Besides facing reality, quarrel is another thing that made me feel sick. Anyway, we have agreed that, when we quarrel, we must not say something offensive, but focus on the dispute. During these years, I have found that the direct way to end the quarrel is to focus on the dispute and distract my wife from the quarrel with something amusing soon after it is over.

Now I serve in the church full-time and have to face many practical problems. My wife is concerned more about my health, and so she keeps supporting my serving in the church and faces the difficulties with me. For that, I am very thankful.

Expectations:

I hope that our love for each other will never change and that we will keep supporting each other in the future. I hope my career can bless my family rather than disturbing it. I feel okay with the suffering I have encountered during my time of theological studies and serving in the church. However I am always in debt to my wife and child for they have to endure hardship with me.

Mrs. Chen, married for 17 years

Touching moments:

There were many touching stories during the more than ten years of marriage. What impressed me the most was that he stayed with me in the hospital every night when I was sick and hospitalized. At night he slept on the floor near my bed in the ward. During the day he took very good care of me. I will never forget it even when I am old.

Hardship:

There were hard times of course. How could marriage always be sweet? We quarrelled sometimes. It distresses me that he has preferences among our three children.

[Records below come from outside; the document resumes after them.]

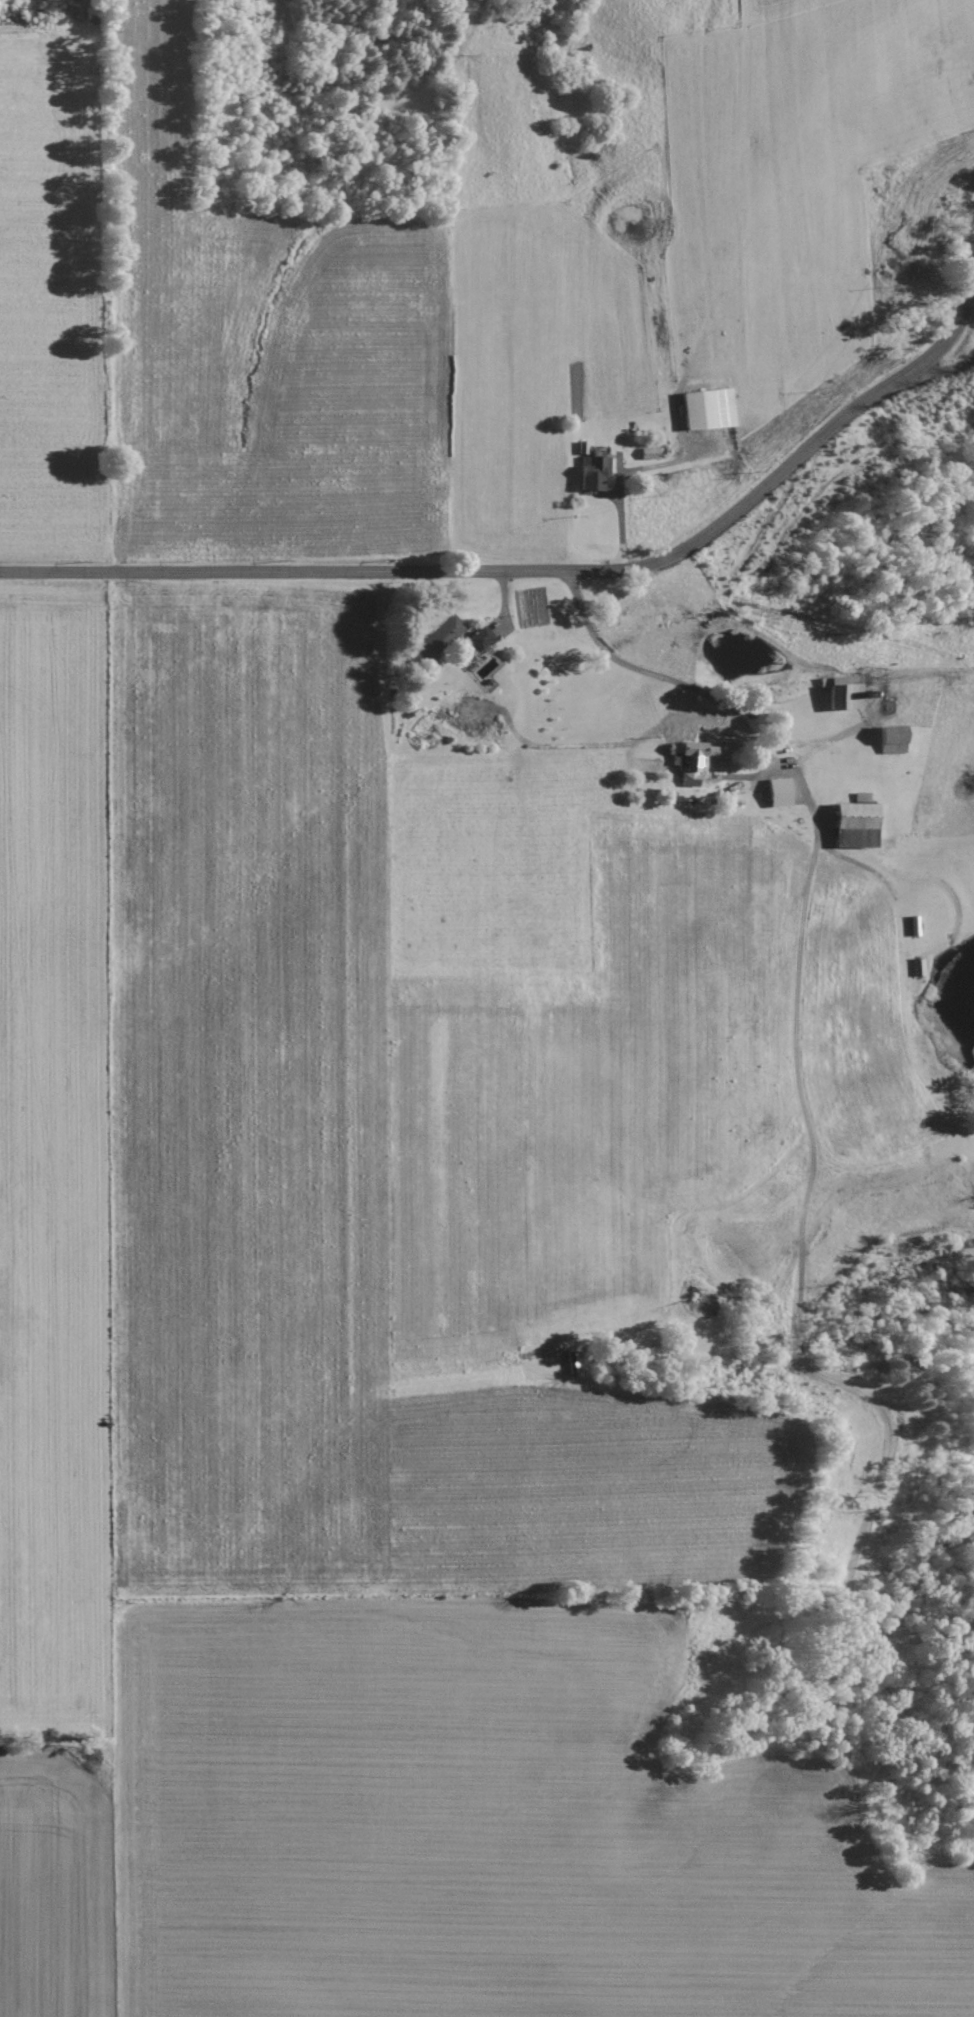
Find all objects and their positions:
building: (707, 409)
building: (648, 453)
road: (550, 572)
road: (726, 604)
building: (438, 638)
building: (479, 638)
building: (844, 693)
building: (891, 740)
building: (691, 760)
building: (778, 789)
building: (855, 825)
building: (916, 968)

I prayed that God would help me solve it by cultivating his wisdom of home education and making him treat the children equally.

Conflicts:

When we were young in the beginning of our marriage, we had many conflicts. Sometimes I could not help him overcome his problems and so he was forced to face them. Every time he would slip away or ignore my anger in order for me to cool down. Now I don't raise a hand to him but find out what makes us quarrel and try to solve it when we have a dispute.

Expectations:

My husband is serving full-time in the church. I admire his tenacity. I hope that we can keep healthy and study together so as to make progress in our serving and witnessing for God.

Jingjing, married for 3 years

Touching moments:

It was not long after we were married that some little things in daily life would sometimes move me. However, the most touching part was when he took on everything during the first month after I had given birth to our baby. For example, did the housework, took care of the baby, changed diapers, bathed the baby, made meals for me, and served drinks. During that time, he was in charge of the fellowship. It was not easy for him to take care of both.

Hardship:

Life has not been very hard for us so far. Though he is serving in the church full-time, my income is quite enough. Thus, financially, we don't have much to worry about. Of course, our baby's expenses will increase and that will bring on pressure.

Expectations:

We are confident in our future. I believe that things will get even better with God's blessing.